→ **Passage to read**

[START]

How the high street alienates plus size bodies, and why I’m mad about it.
Take a deep dive into the world of plus size fashion with Lily, your chonky explorer. Learn all about the frustrations people who wear a size 20+ face when trying to do something as simple as buying a dress. Or being treated like a human being.
Hi, I’m Lily, and I’m fat. And believe it or not, I wear clothes. In fact, I love clothes shopping – particularly in person, so I know what the fabric feels like and how well it fits. For my fellow plus size people (I’ve categorised plus size as anyone above a size 20), I have drawn up this handy list of where in Bristol you can buy plus size clothing in person. Drum roll please…
- Yours Clothing (The Galleries)
- New Look (Cabot Circus)
Wow! You’ve got a wide variety of two whole shops! Two shops out of 72 in Cabot Circus, The Galleries and The Mall.
In the massive Cabot Circus, there are 34 shops dedicated to women’s clothing. Only one of them carries their plus size range in-store, New Look (and it is a rapidly shrinking section.)
In Broadmead, there are 18 shops devoted to selling clothes to women – and yet only one of them stocks plus size clothing! Yours, a shop that caters to plus size women.
In The Mall, there is nowhere that stocks above a 20 (and yes, I did ring every shop just to make sure. Someone from Quiz excitedly told me that they sometimes carry an 18… thanks, but no thanks.) I was genuinely shocked to find this out. It makes me feel unwelcome in their passageways of shiny shops, as they clearly don’t want fatties like me wandering around and ruining the aesthetic they’ve cultivated by catering to people below a certain waist measurement.
Can Capitalism…help?
In 2016, the charmer that is Jeremy Hunt called obesity a ‘national emergency’. Also in 2016, according to Public Health England, 61% of the population was overweight. If we’re such a rapidly ballooning country, why can’t we buy clothes in person in more shops? If I’ve got capitalism right, there should be businessmen racing to cater to plus size people, as a growing (no pun intended) market and yet, no. Empty units in shopping centres aren’t filling up with ranges designed for a dimpled thigh or a rounded stomach – they remain empty and forlorn. From my point of view, this is a wonderland of opportunities to make some business savvy person a large sum by benefitting from the lack of options for people who don’t fit into the highstreets’s narrow world view of ‘beauty’.

[END]

→ **The tasks**
**A.** In the post on plus size shopping in Bristol, transcribe the passage from "Wow! You’ve got" up to and including "rapidly shrinking section.)".
**B.** Translate this sentence from the post on plus size shopping in Bristol into Spanish: "In fact, I love clothes shopping – particularly in person, so I know what the fabric feels like and how well it fits."
**C.** Write the next part of the post on plus size shopping in Bristol, picking up after its final sentence.

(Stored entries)
[START]

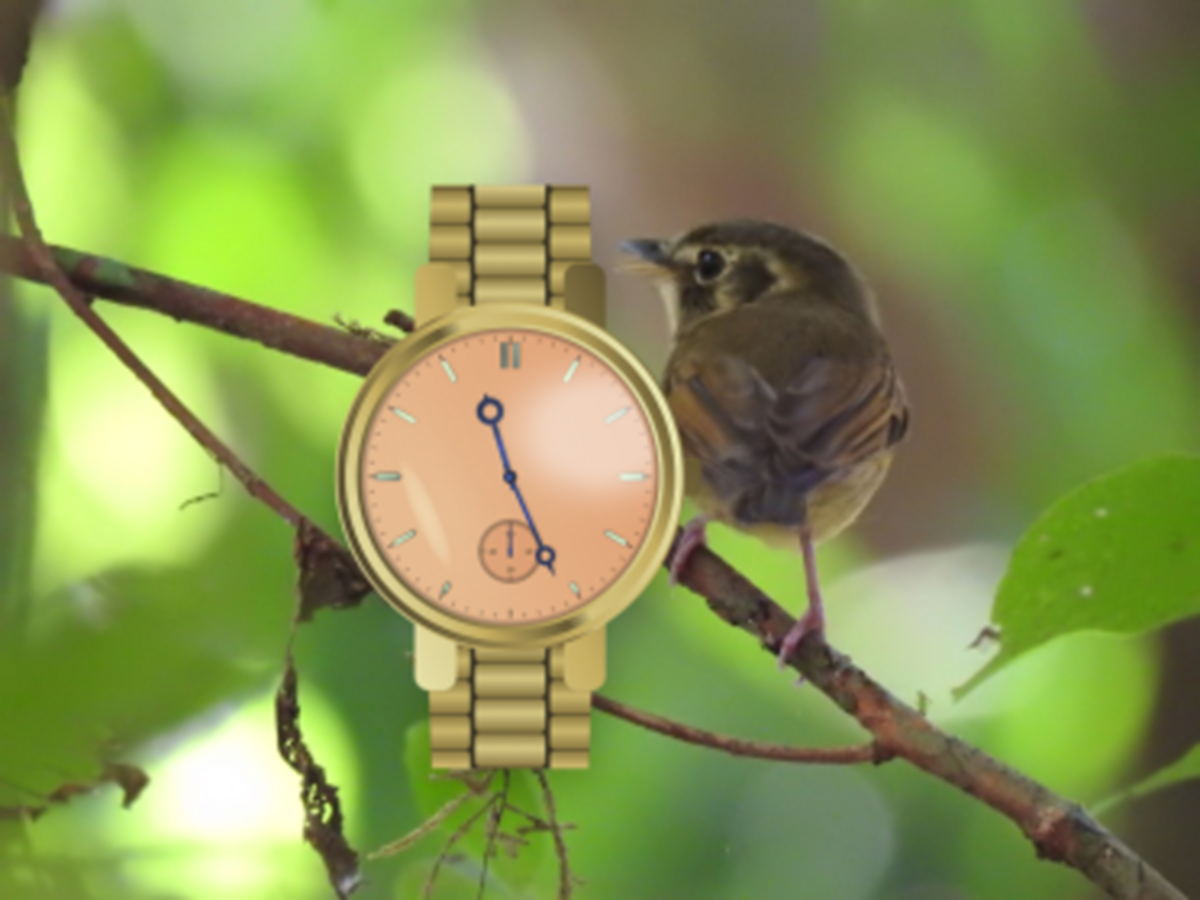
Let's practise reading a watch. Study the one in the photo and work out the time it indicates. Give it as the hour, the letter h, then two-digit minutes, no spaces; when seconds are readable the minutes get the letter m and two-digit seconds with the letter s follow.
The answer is 11h26
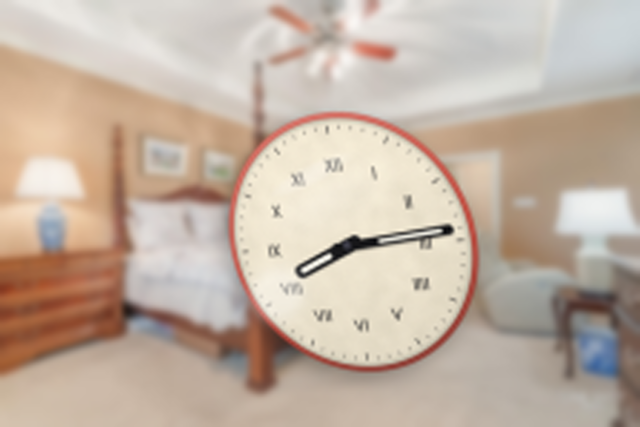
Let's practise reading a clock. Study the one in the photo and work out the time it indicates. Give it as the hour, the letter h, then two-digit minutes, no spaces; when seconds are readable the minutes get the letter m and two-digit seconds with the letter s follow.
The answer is 8h14
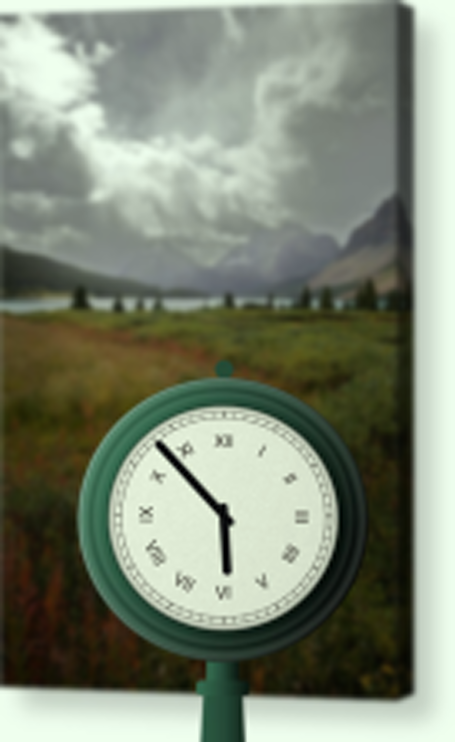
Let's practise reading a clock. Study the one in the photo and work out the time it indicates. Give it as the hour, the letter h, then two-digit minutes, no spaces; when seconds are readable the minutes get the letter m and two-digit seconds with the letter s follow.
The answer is 5h53
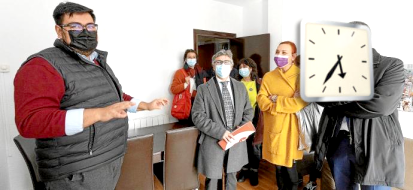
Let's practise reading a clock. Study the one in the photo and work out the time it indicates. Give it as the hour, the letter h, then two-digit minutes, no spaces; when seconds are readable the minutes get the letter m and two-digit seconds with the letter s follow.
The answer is 5h36
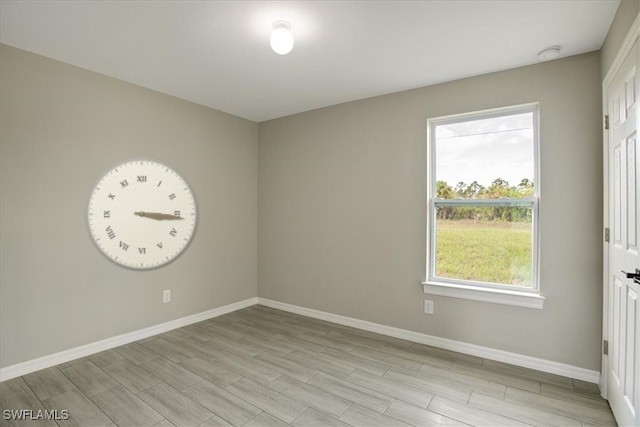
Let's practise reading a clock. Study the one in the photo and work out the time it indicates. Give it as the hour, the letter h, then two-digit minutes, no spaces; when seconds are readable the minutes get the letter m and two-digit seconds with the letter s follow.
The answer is 3h16
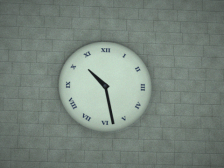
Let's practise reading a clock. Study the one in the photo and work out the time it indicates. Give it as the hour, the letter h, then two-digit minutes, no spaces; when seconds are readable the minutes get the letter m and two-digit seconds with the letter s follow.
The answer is 10h28
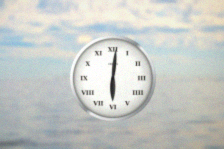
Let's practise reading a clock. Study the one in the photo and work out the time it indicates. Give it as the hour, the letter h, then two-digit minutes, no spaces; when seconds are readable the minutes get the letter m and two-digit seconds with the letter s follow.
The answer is 6h01
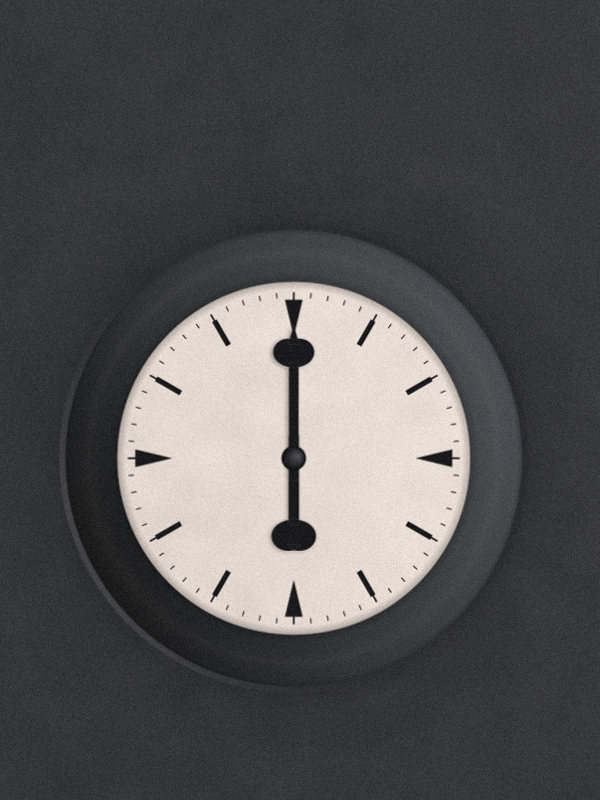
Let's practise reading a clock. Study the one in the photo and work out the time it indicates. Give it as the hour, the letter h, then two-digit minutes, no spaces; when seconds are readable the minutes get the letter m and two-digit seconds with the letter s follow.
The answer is 6h00
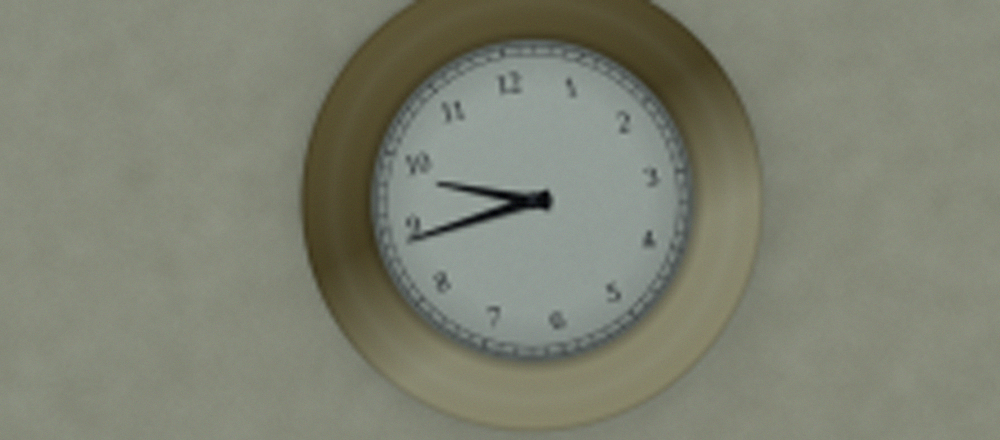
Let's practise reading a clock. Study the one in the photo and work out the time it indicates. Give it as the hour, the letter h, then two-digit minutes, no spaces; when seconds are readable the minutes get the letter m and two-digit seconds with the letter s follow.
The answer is 9h44
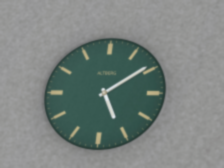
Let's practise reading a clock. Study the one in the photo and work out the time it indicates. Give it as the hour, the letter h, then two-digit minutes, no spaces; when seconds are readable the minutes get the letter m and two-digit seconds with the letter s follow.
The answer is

[END]

→ **Task results**
**A.**
Wow! You’ve got a wide variety of two whole shops! Two shops out of 72 in Cabot Circus, The Galleries and The Mall.
In the massive Cabot Circus, there are 34 shops dedicated to women’s clothing. Only one of them carries their plus size range in-store, New Look (and it is a rapidly shrinking section.)

**B.** De hecho, me encanta ir de compras de ropa, sobre todo en persona, para saber cómo es la tela al tacto y qué tal me queda.

**C.**
People below a size 20 are presented with such a wide variety of options. Clothing for them adorns each rail and each shelf in the 72 shops available in these shopping hubs of Bristol. Have you ever thought about buying something just because it fits you? I have – it didn’t even look good. I was just thrilled to find it. The suggestions from some of my more thoughtless friends to go and buy something cheap from a charity shop or Primark do annoy me – thanks for the suggestion, lads, but it’s not that simple. Accessible, off-the rack clothing that is quick to find and purchase doesn’t really exist, especially not for a ‘going out’ outfit.
Have you ever thought about buying something just because it fits you? I have.
There’s also this weird, unspoken assumption that people who are considered plus size wish to be hidden. Is this why we are expected to wear nothing but clothing in black, grey and navy?
Why are we relegated to covering ourselves with baggy, unflattering clothing that hides the contours of our bodies? Imagine if the general public had to be confronted with- gasp! – skin that wasn’t stretched taught over a skinny frame.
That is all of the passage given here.